→ **What to do**
Copy every line of the records below word for word, leaving out the pictures.

→ **Extracted data**
** START **

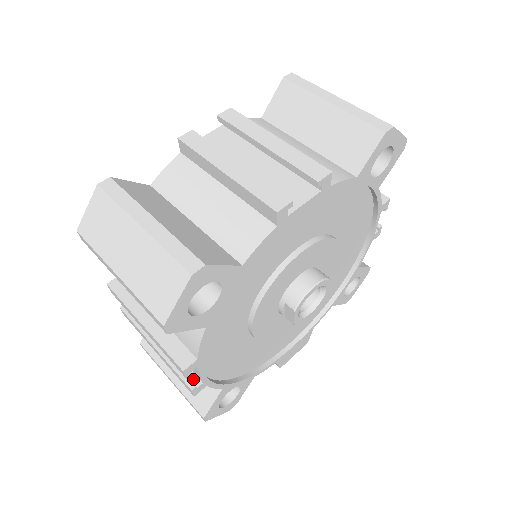
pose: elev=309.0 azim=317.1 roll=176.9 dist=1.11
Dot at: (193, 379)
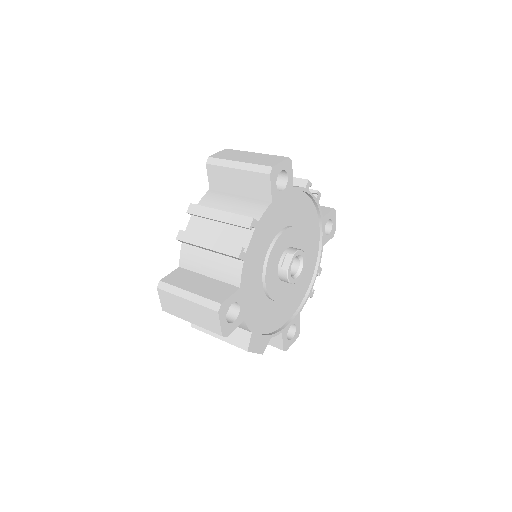
Dot at: occluded
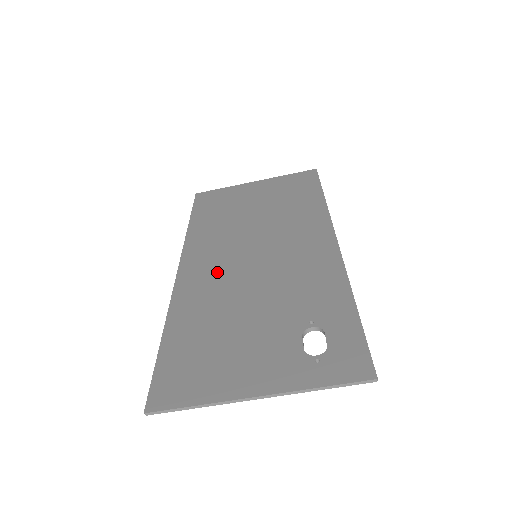
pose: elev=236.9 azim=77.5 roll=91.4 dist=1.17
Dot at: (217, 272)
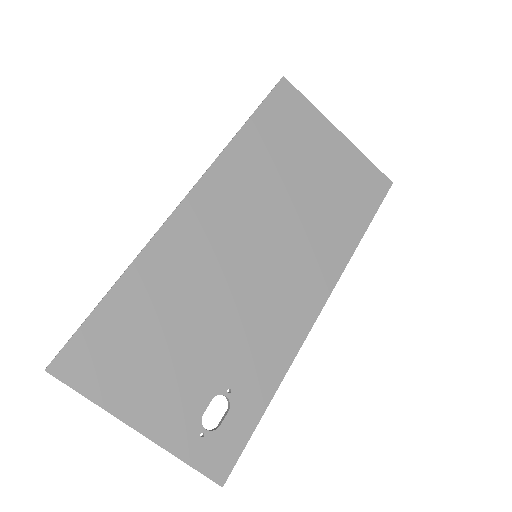
Dot at: (212, 244)
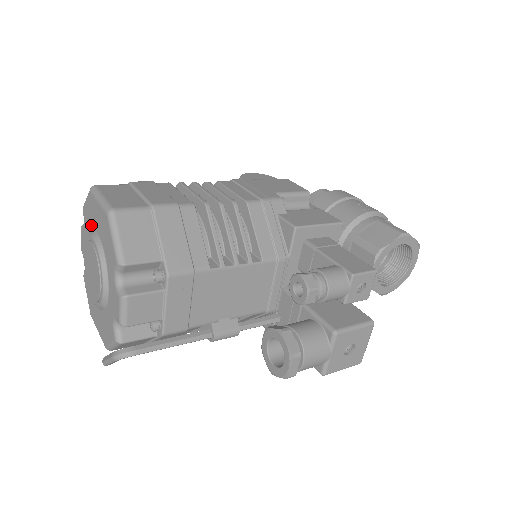
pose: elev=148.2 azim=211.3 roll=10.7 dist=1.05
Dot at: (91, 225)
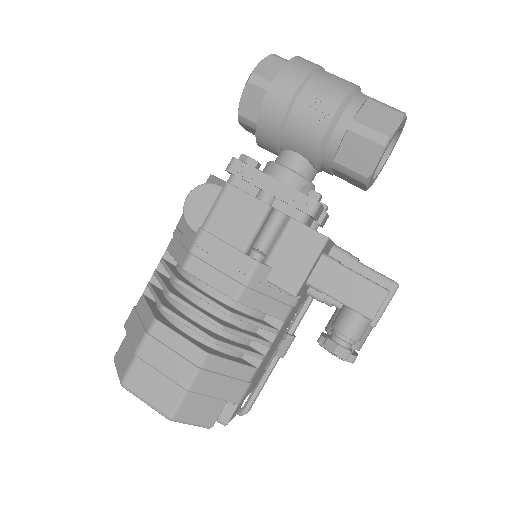
Dot at: occluded
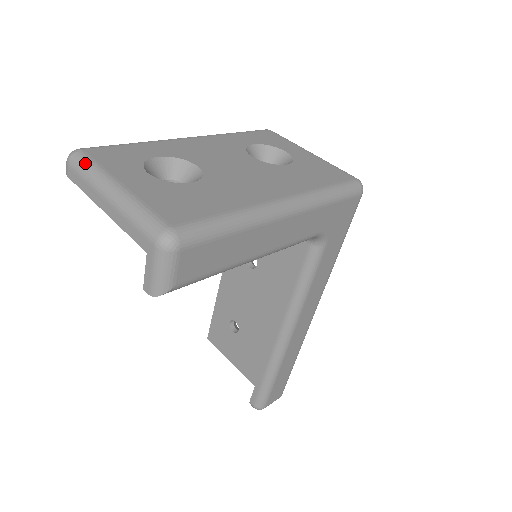
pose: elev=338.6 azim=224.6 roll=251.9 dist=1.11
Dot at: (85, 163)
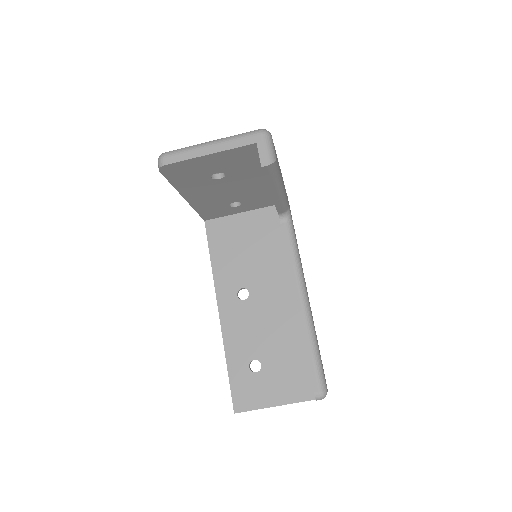
Dot at: (178, 149)
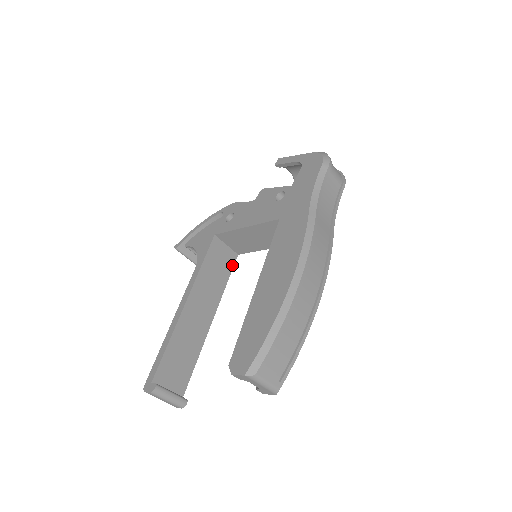
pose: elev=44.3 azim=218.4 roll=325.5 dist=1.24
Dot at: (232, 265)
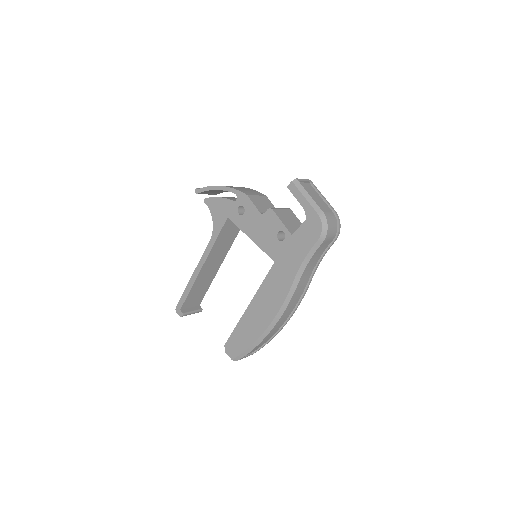
Dot at: occluded
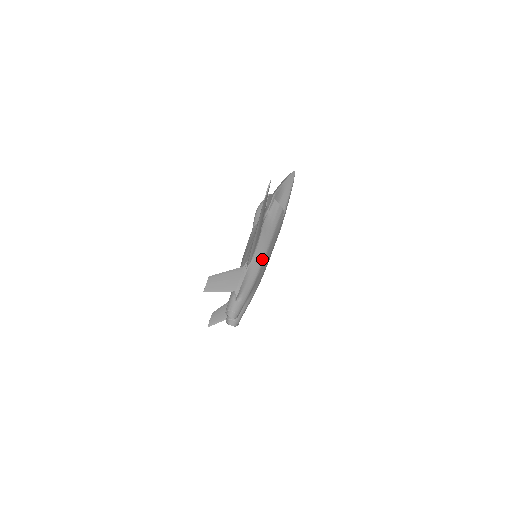
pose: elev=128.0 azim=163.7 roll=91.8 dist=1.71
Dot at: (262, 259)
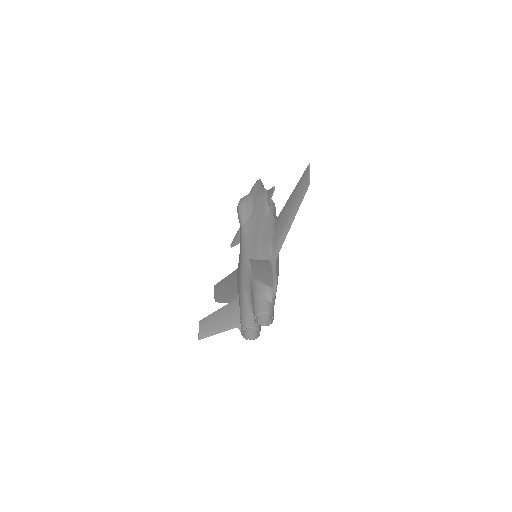
Dot at: occluded
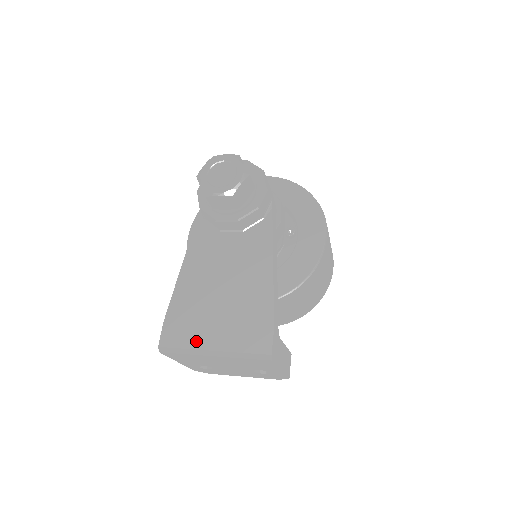
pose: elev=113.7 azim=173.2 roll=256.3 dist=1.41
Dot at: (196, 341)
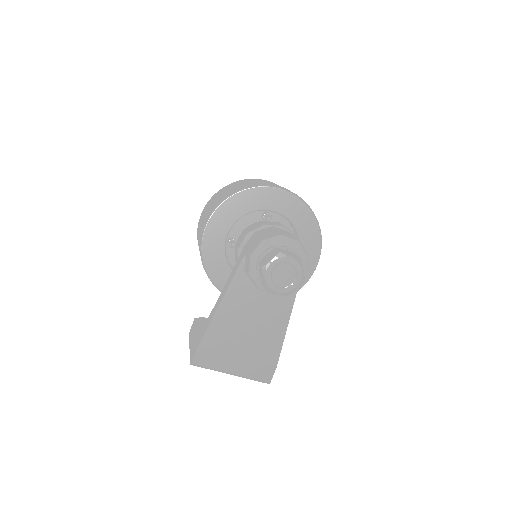
Dot at: (221, 365)
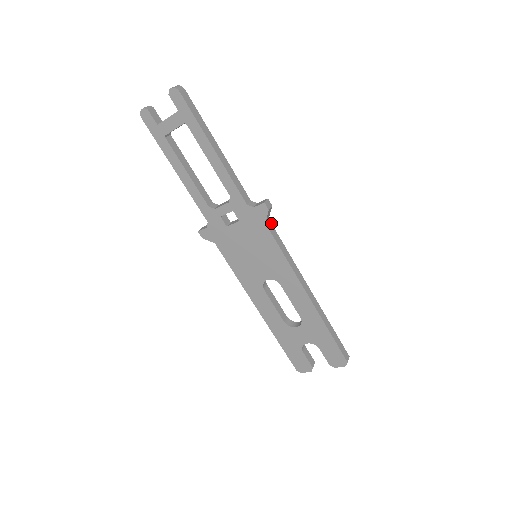
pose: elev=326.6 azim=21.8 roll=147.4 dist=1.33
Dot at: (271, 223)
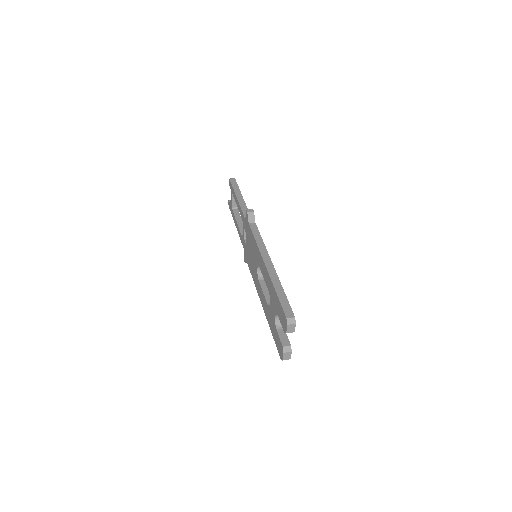
Dot at: (256, 225)
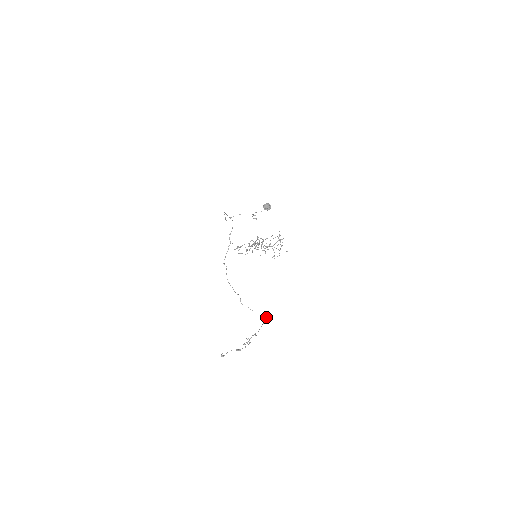
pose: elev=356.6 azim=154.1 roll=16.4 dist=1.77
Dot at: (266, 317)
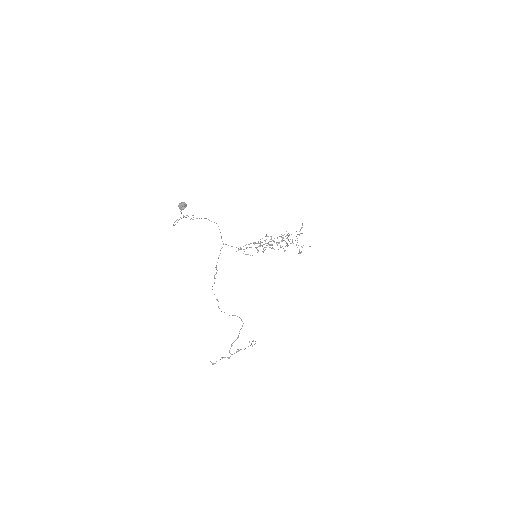
Dot at: occluded
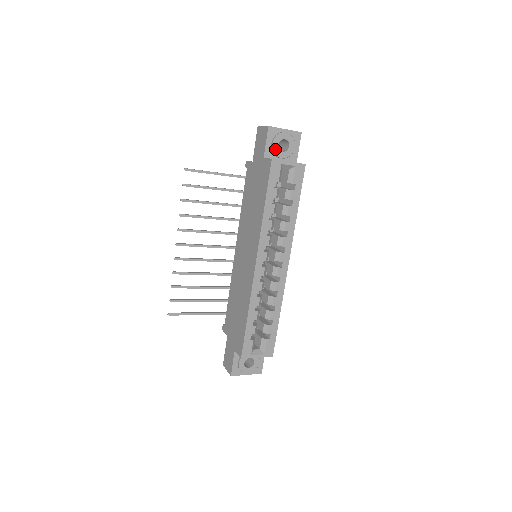
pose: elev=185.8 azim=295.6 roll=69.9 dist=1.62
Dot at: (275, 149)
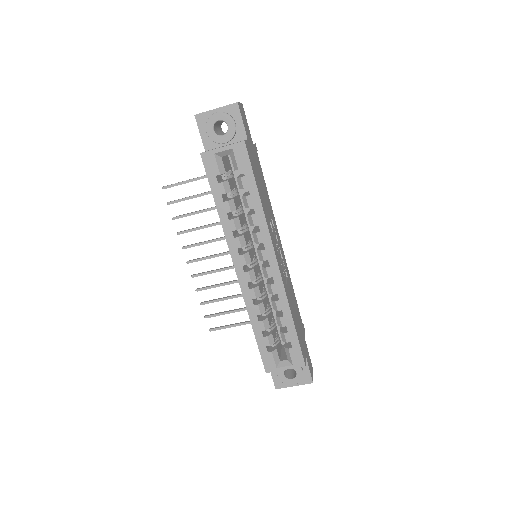
Dot at: (212, 137)
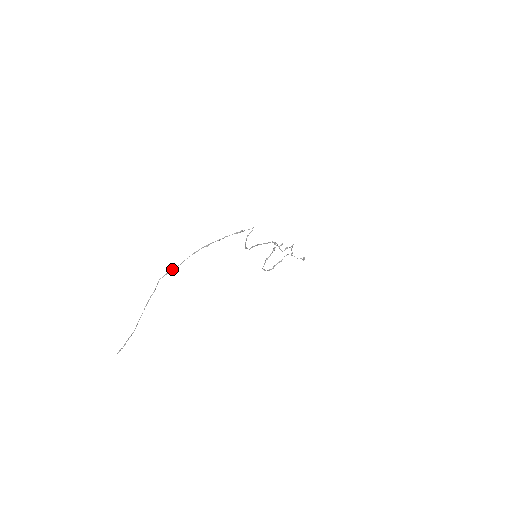
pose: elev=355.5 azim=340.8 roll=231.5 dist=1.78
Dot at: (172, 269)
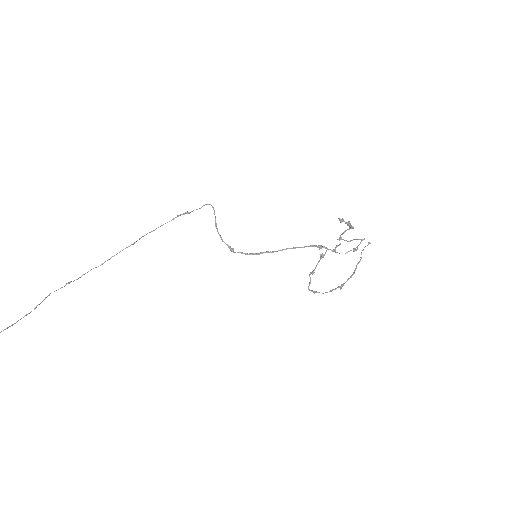
Dot at: (77, 279)
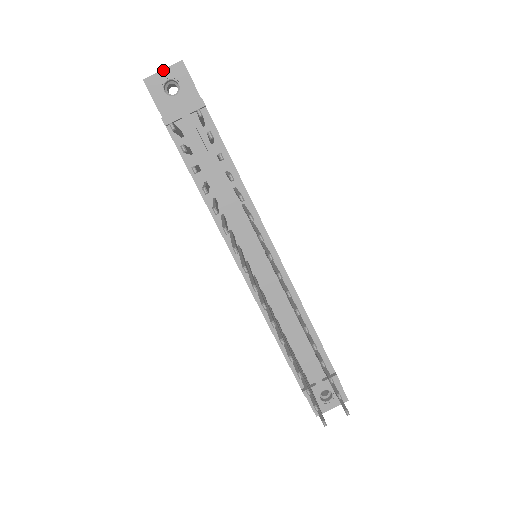
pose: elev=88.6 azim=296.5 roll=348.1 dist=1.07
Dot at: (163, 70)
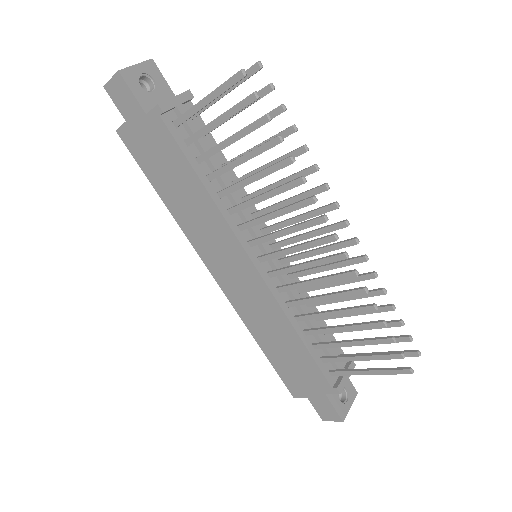
Dot at: (136, 65)
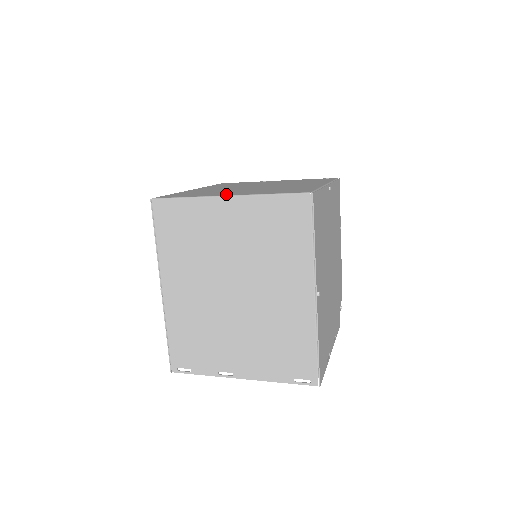
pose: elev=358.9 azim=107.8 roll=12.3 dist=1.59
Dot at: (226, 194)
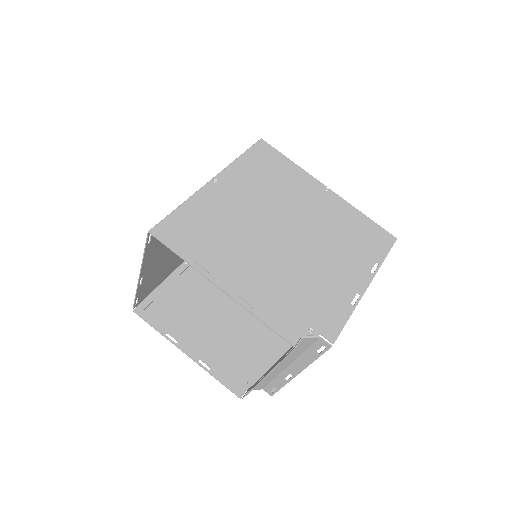
Dot at: occluded
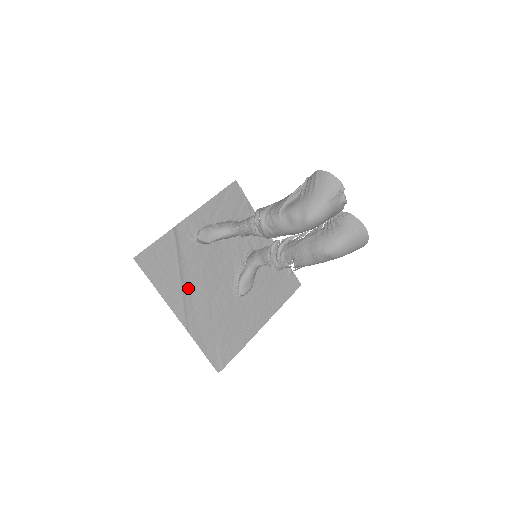
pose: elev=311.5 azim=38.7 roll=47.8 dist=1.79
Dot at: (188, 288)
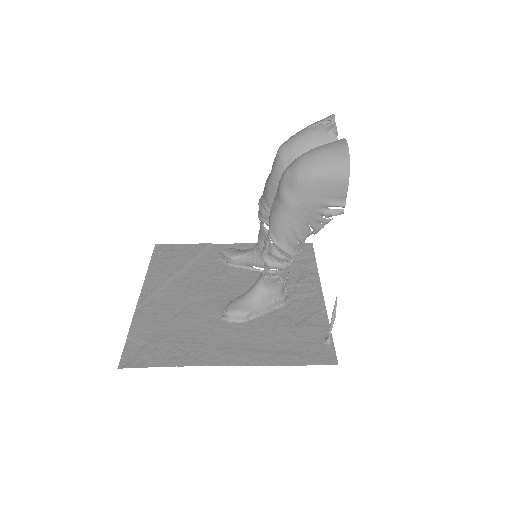
Dot at: (176, 283)
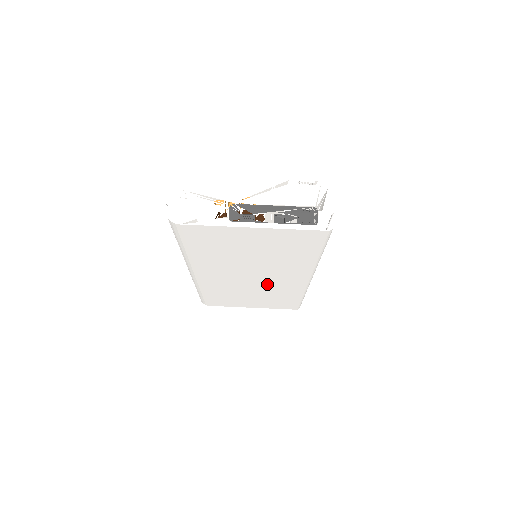
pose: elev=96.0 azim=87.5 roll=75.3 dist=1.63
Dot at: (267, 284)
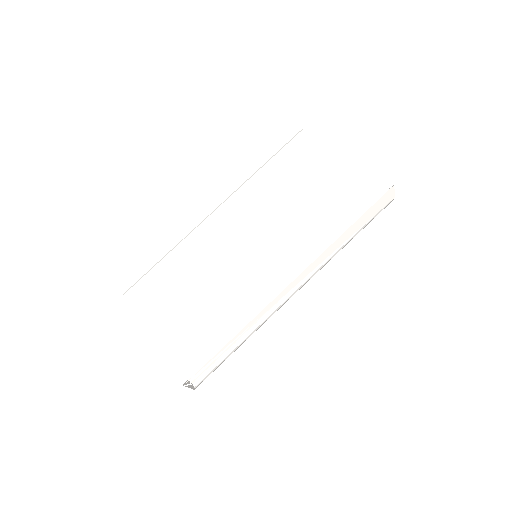
Dot at: (238, 262)
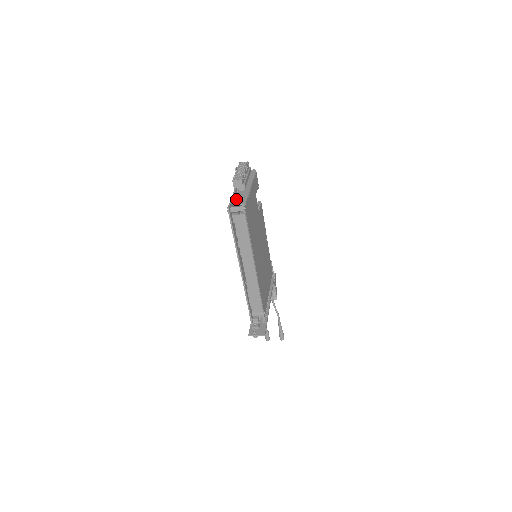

** END **

→ **Answer below**
pose: elev=309.0 azim=317.1 roll=176.9 dist=1.11
Dot at: (193, 379)
Dot at: occluded
pose: elev=236.9 azim=77.5 roll=91.4 dist=1.17
Dot at: (217, 272)
Dot at: (212, 244)
pose: elev=148.2 azim=211.3 roll=10.7 dist=1.05
Dot at: (91, 225)
Dot at: occluded
pose: elev=338.6 azim=224.6 roll=251.9 dist=1.11
Dot at: (85, 163)
Dot at: (178, 149)
pose: elev=44.3 azim=218.4 roll=325.5 dist=1.24
Dot at: (232, 265)
Dot at: occluded
pose: elev=128.0 azim=163.7 roll=91.8 dist=1.71
Dot at: (262, 259)
Dot at: occluded
pose: elev=113.7 azim=173.2 roll=256.3 dist=1.41
Dot at: (196, 341)
Dot at: (221, 365)
pose: elev=326.6 azim=21.8 roll=147.4 dist=1.33
Dot at: (271, 223)
Dot at: (256, 225)
pose: elev=356.6 azim=154.1 roll=16.4 dist=1.77
Dot at: (266, 317)
Dot at: occluded
pose: elev=185.8 azim=295.6 roll=69.9 dist=1.62
Dot at: (275, 149)
Dot at: (212, 137)
pose: elev=355.5 azim=340.8 roll=231.5 dist=1.78
Dot at: (172, 269)
Dot at: (77, 279)
pose: elev=88.6 azim=296.5 roll=348.1 dist=1.07
Dot at: (163, 70)
Dot at: (136, 65)
pose: elev=358.9 azim=107.8 roll=12.3 dist=1.59
Dot at: (226, 194)
Dot at: occluded
pose: elev=311.5 azim=38.7 roll=47.8 dist=1.79
Dot at: (188, 288)
Dot at: (176, 283)
pose: elev=96.0 azim=87.5 roll=75.3 dist=1.63
Dot at: (267, 284)
Dot at: (238, 262)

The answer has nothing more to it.